*SELECTED EXCERPT*

Neighbourhood Pool Watch: 4.1 Slush's pool

0. Introduction

Pool: mining.bitcoin.cz aka Slush's pool
Pool op: Slush
Publicly identifiable pool operator: Yes, Marek Palatinus is the pool operator.
Payout method: Exponentially scored proportional payout
Hoppable? Yes - at the moment.
Fee: 2%
Current pool hashrate: 1100 Ghps
Availability of public statistics:

All rounds since the start of the pool are available on request.
Miner submitted shares not available, miner score is.
Current pool hashrate.
Handy theoretical vs empirical CDF chart, based on all round since the start of the pool.
"Daily Pool Payout" chart - limited usefulness, but interesting.

Accuracy of public statistics: No obvious errors, and only one significant hash rate vs block duration outlier.
Are public statistics likely to be reflecting actual data? Yes
Public perception of pool and pool op: Very good.

Should I mine here right now? Yes, although there are some drawbacks caused by the current payout method.

Should I mine here after the payout method change to DGM? Yes.

Note: On Friday 13th April local time, Slush gave a timeframe of a few days for a change over to a DGM payout method, which is provably fair and quite flexible. If his change over estimate is accurate, the new payout method should be on line sometime next week. Please keep the changeover in mind during my discussion of the exponential payout system.

Slush's pool is the longest lasting bitcoin mining pool and at the moment the third largest in terms of total pool hashrate. It opened to the public in October 2010, fully two months before Deepbit.net started, and for the last twelve months has had a pool hashrate between one and two thousand gigahashes per second. Miners posting on the Slush's pool bitcointalk forum praise Slush for the pool's reliability and Slush's very quick help with their mining problems. I am also a fan of Slush's pool, and I'll try to not let that affect my objectivity here.

*DATA LISTING*

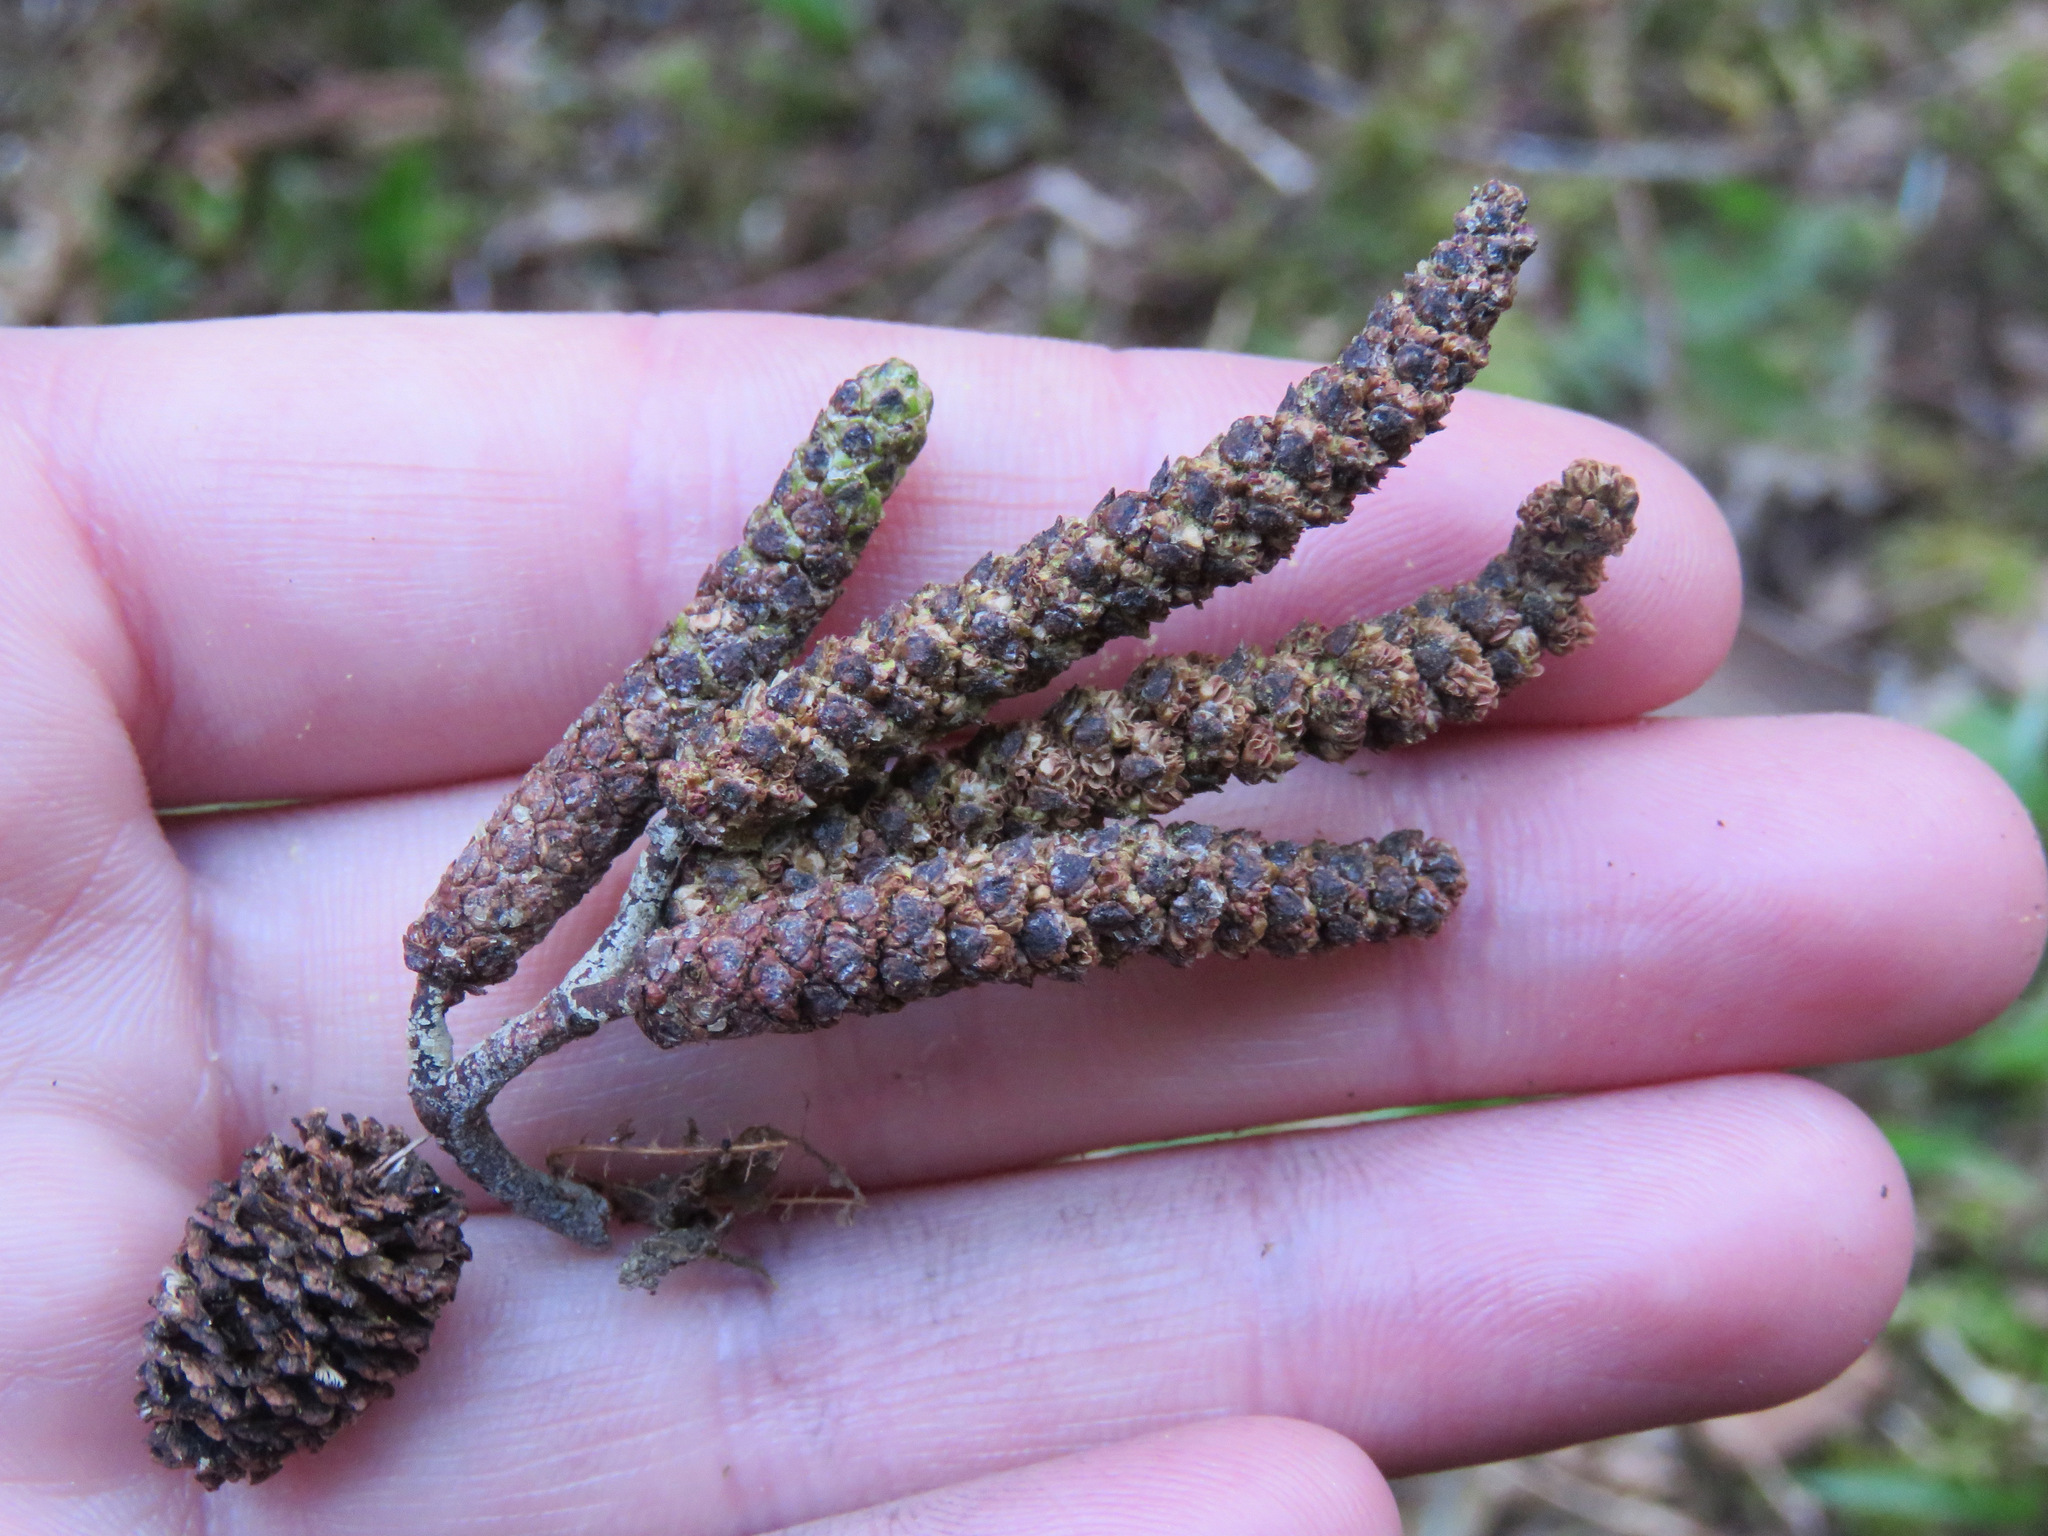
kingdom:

==

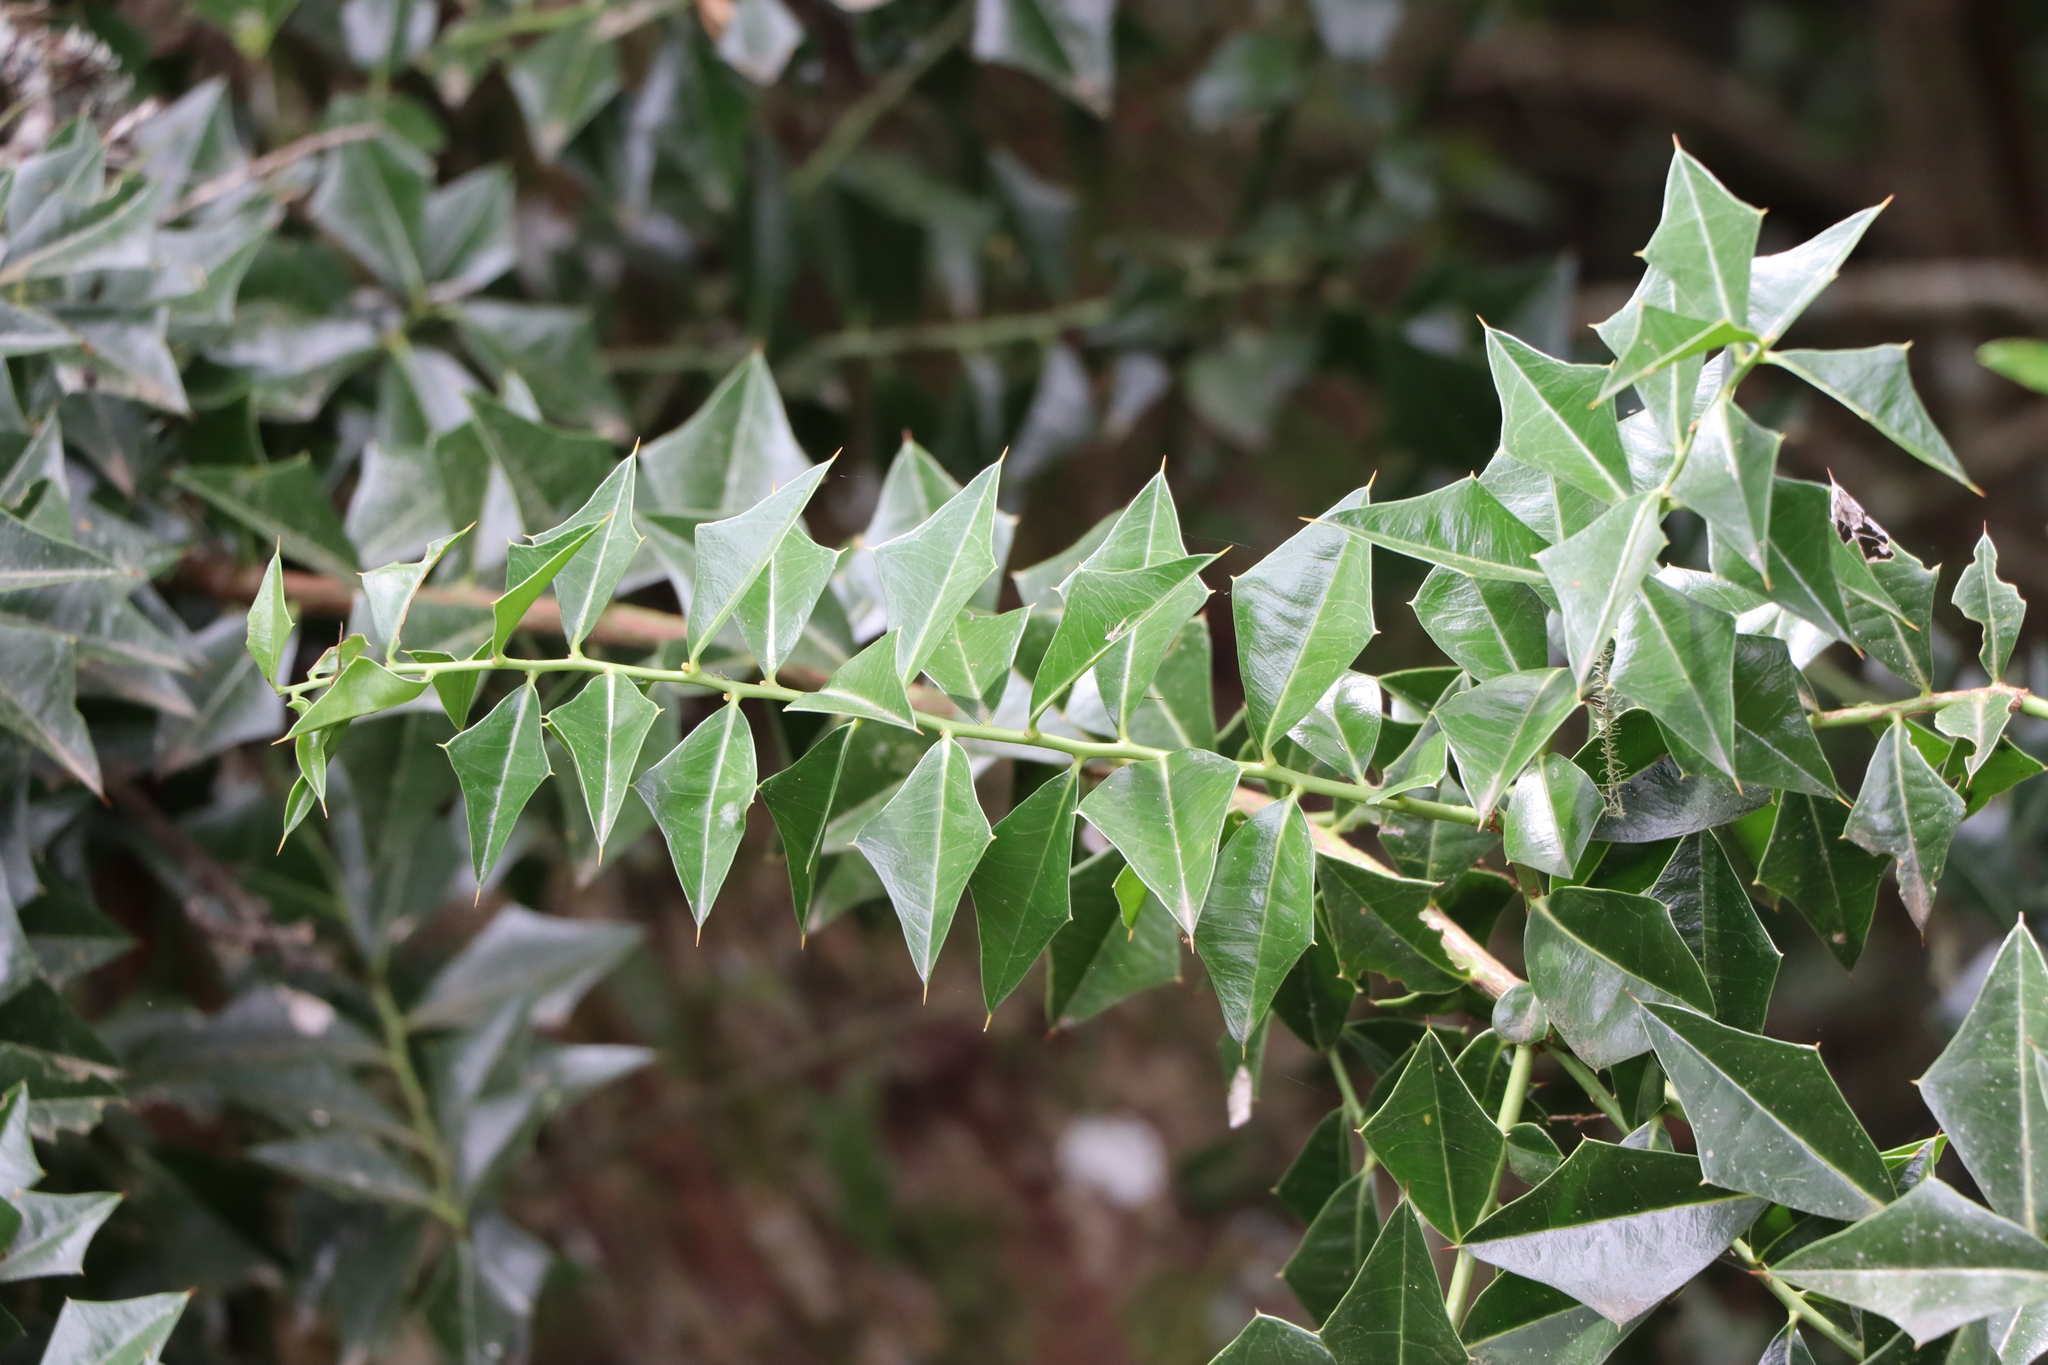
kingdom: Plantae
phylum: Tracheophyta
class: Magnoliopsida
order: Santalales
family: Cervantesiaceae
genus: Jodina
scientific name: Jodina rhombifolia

...

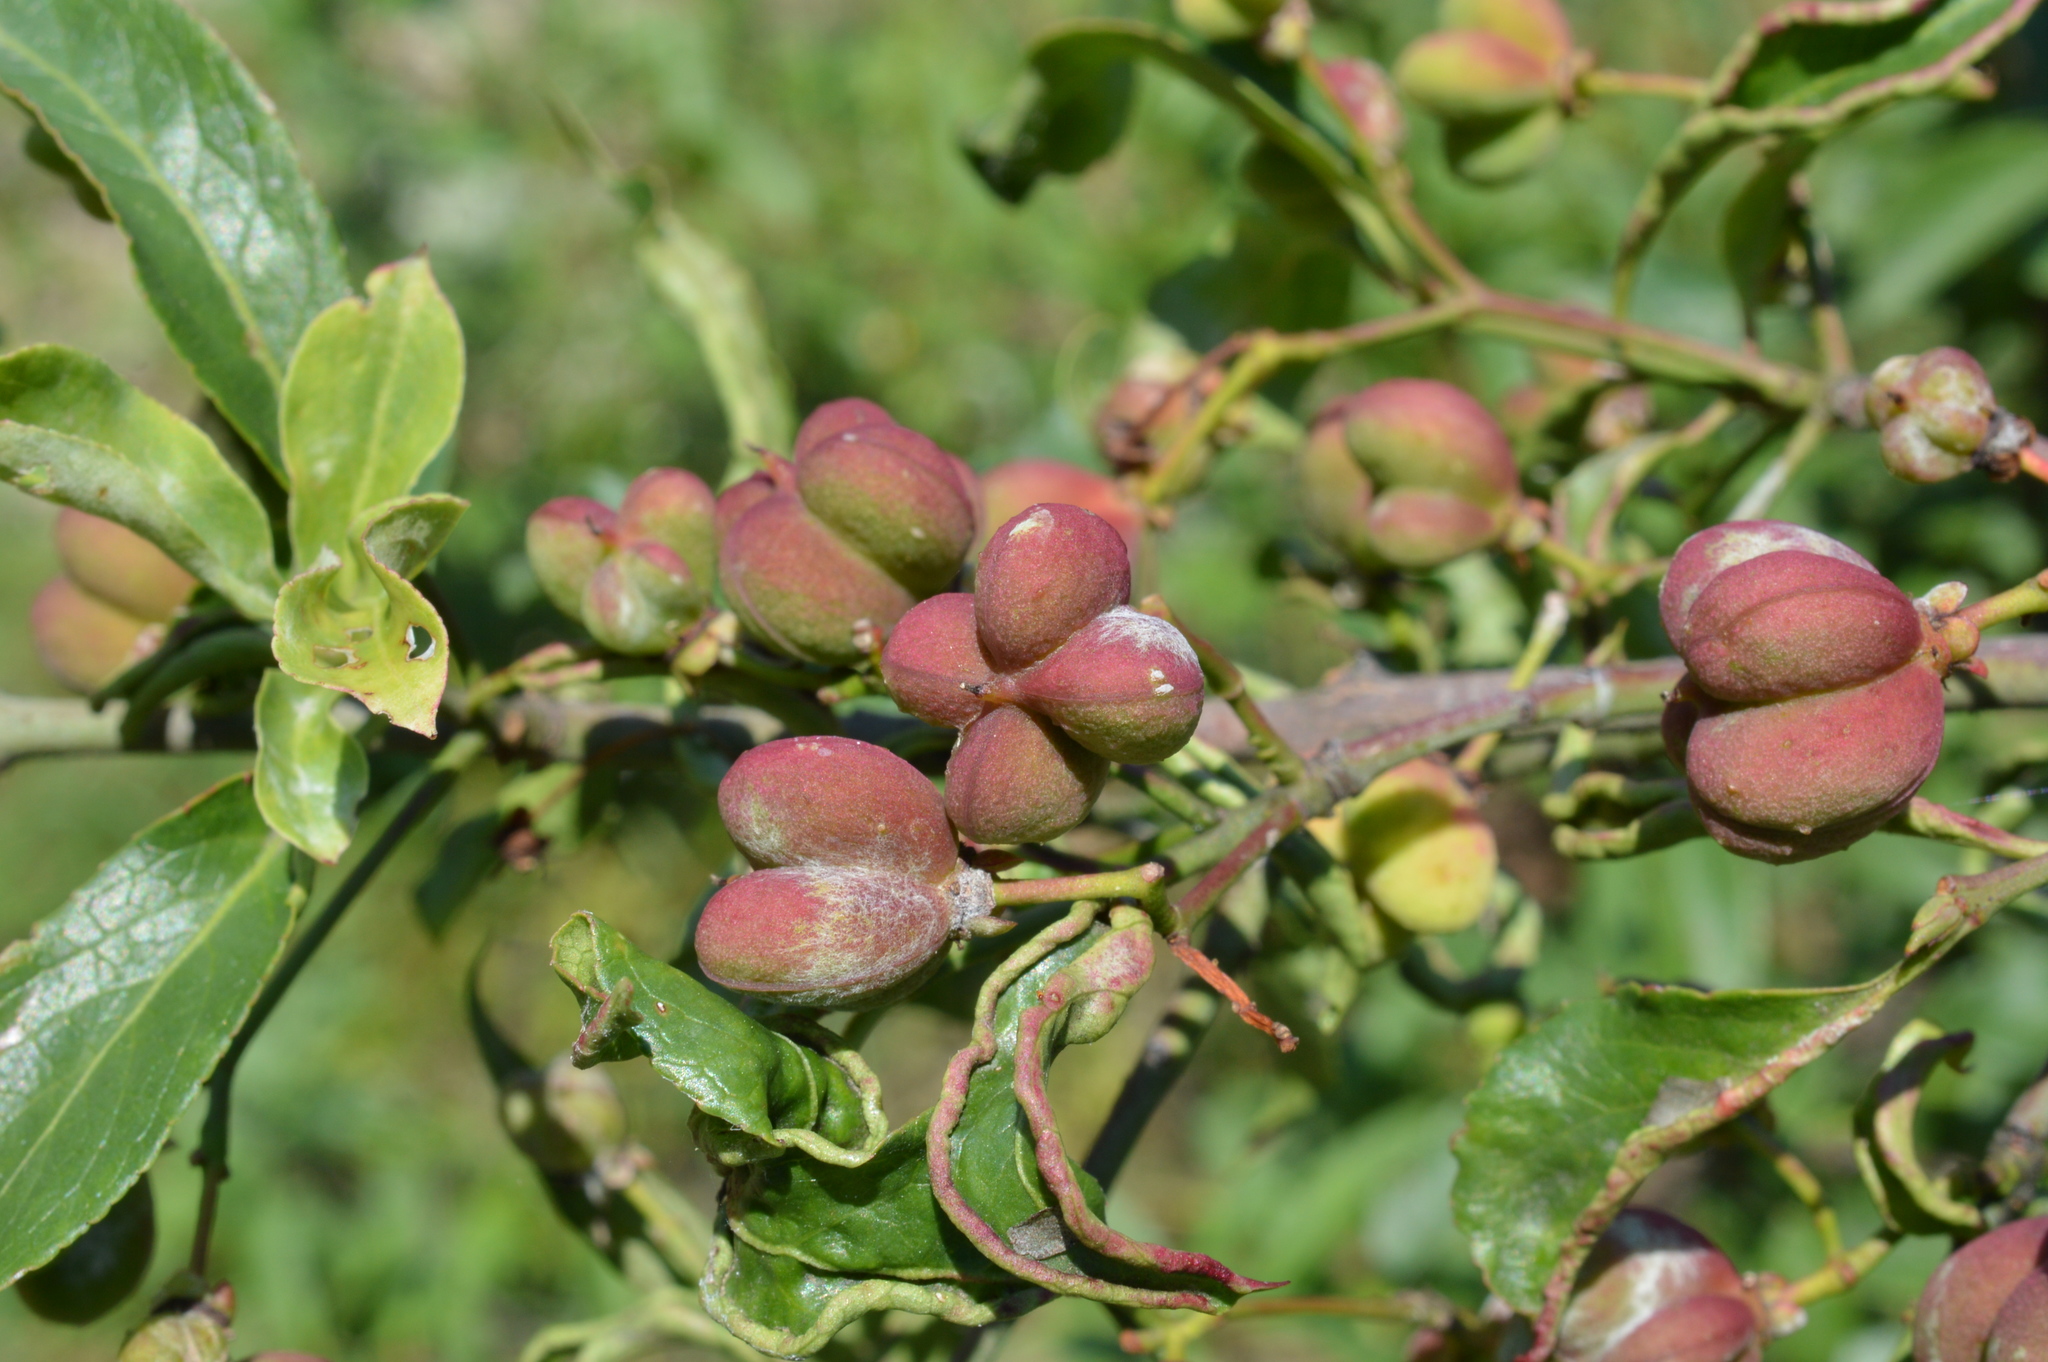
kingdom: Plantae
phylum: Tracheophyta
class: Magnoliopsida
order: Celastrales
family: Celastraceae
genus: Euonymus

*EXERCISE DETAILS*
Rewrite the passage of the Slush's pool overview that begins with "Are public statistics" and ends with "current payout method.", putting "Excellent" in place of "Very good".

*ANSWER BELOW*
Are public statistics likely to be reflecting actual data? Yes
Public perception of pool and pool op: Excellent.

Should I mine here right now? Yes, although there are some drawbacks caused by the current payout method.